The result is that builders are increasingly seeking out financing partners who don’t just approve loans — but support business growth. For many, that means shifting toward private capital, even at a premium.
What a builder values most is reliability,” says Gary Elwood, Executive Vice President and Chief Marketing Officer at Sound Capital. “Can I count on you? Can I move on land? Can I close and start my project? If the answer is yes, the cost becomes less of a barrier.”
Sound Capital’s approach, Elwood says, is structured to deliver exactly that — speed, clarity, and a long-term view that prioritizes the builder’s business goals.
Our model was built with builders in mind,” he adds. “We have provided over $3 billion in funding for builders. That only happens when builders feel you’re on their side.”
While banks may slow-walk approvals or pause lending altogether due to macroeconomic caution, Sound’s underwriting is grounded in real-time local market intelligence.
We’re looking at the dirt, the demand, the execution plan—not just spreadsheets and comps,” says Kenyon.
The Larger Shift: Not Just a Temporary Workaround
To be clear, this isn’t just a momentary workaround in a difficult cycle. Rebel Cole suggests it may represent a structural shift in the financing landscape for small and mid-sized builders.
The next five years could see a rebalancing,” he says. “Private capital—especially institutionalized private lenders with track records — will take a larger share of the residential AD&C market.”
It’s a dynamic born out of necessity, but one that offers upside. While bank credit is constrained and unpredictable, firms like Sound Capital can tailor products to builder needs, ranging from spec construction and presale funding to land acquisition and horizontal development.
And the shift is already visible on the ground. According to NAHB, the volume of residential construction loans outstanding today is 56% lower than the 2008 peak — yet housing demand remains structurally underbuilt.
In that gap, private capital has stepped in.
Future-Forward Lending: Builders, Not Bureaucracy
As the housing industry faces ongoing affordability constraints, supply bottlenecks, and demand-side uncertainty, access to funding—not just the price of it—may determine who survives and who scales.

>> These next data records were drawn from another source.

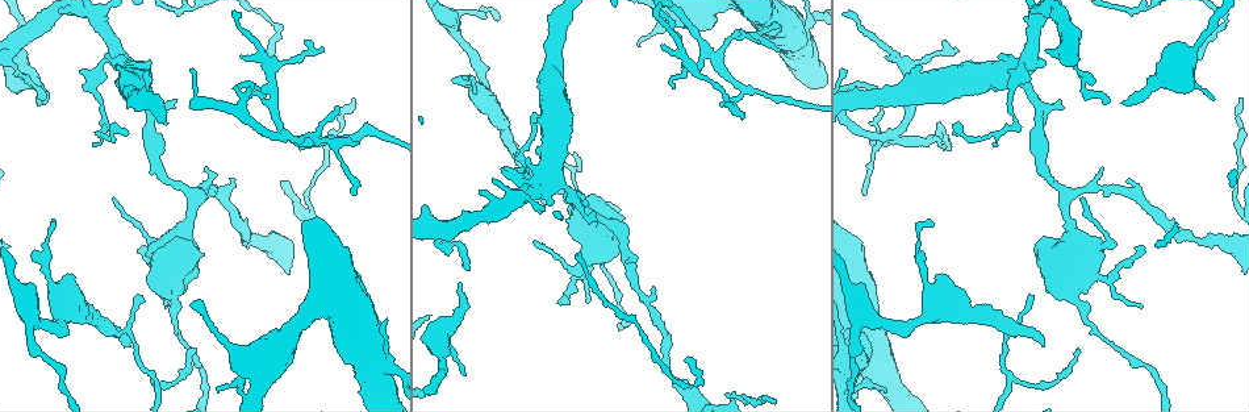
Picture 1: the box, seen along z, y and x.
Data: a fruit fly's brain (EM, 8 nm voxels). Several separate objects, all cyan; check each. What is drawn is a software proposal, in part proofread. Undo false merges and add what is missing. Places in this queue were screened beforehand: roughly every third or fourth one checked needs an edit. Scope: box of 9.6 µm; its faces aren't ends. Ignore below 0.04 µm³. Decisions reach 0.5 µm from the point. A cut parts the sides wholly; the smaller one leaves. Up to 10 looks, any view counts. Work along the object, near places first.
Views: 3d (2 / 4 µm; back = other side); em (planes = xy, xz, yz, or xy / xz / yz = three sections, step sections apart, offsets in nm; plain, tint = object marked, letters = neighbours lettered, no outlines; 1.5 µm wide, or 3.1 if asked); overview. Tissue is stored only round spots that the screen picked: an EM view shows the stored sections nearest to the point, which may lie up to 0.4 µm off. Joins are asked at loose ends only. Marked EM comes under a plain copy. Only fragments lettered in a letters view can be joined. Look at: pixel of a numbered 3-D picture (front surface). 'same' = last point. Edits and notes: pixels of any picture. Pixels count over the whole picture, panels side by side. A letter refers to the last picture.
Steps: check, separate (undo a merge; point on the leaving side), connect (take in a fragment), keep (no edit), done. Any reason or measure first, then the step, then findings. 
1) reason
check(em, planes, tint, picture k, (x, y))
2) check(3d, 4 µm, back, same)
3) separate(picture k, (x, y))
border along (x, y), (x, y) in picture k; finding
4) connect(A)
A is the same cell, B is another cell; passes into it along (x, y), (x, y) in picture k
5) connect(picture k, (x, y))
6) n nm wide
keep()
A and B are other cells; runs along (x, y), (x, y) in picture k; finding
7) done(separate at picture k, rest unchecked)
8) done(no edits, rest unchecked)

branch stops here
check(3d, 2 µm, picture 1, (1211, 99))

Kenyon and Elwood both emphasize that their strategy isn’t about taking risk for its own sake, but about aligning with strong operators who understand their markets and can execute reliably.
We ask ourselves: is this a builder who knows what they’re doing?” says Elwood. “If yes, then our job is to be there with the capital so they can move quickly.”
Sound Capital’s growing national footprint — including recent relationships with builders in the Carolinas, Texas, and the Midwest—reflects this strategy.
Our builders are our partners. If we help them grow, we grow too,” says Kenyon.
Looking Ahead: Opportunity in the Gap
With a potential Fed rate cut expected by year-end and demand for new homes still outpacing supply in many markets, builders with funding flexibility are well positioned for the next cycle.
But as Rebel Cole warns, credit access may not recover with rate cuts alone.
What builders need is not just cheaper money—it’s available money. And for now, that’s coming from private lenders.”
For builders strategizing growth, recapitalization, or land pipeline expansion in 2026 and beyond, the choice of lender may be just as important as the cost of capital.
We think like builders because we come from that world,” says Kenyon. “That’s why we’re not afraid to put our money to work in this market.”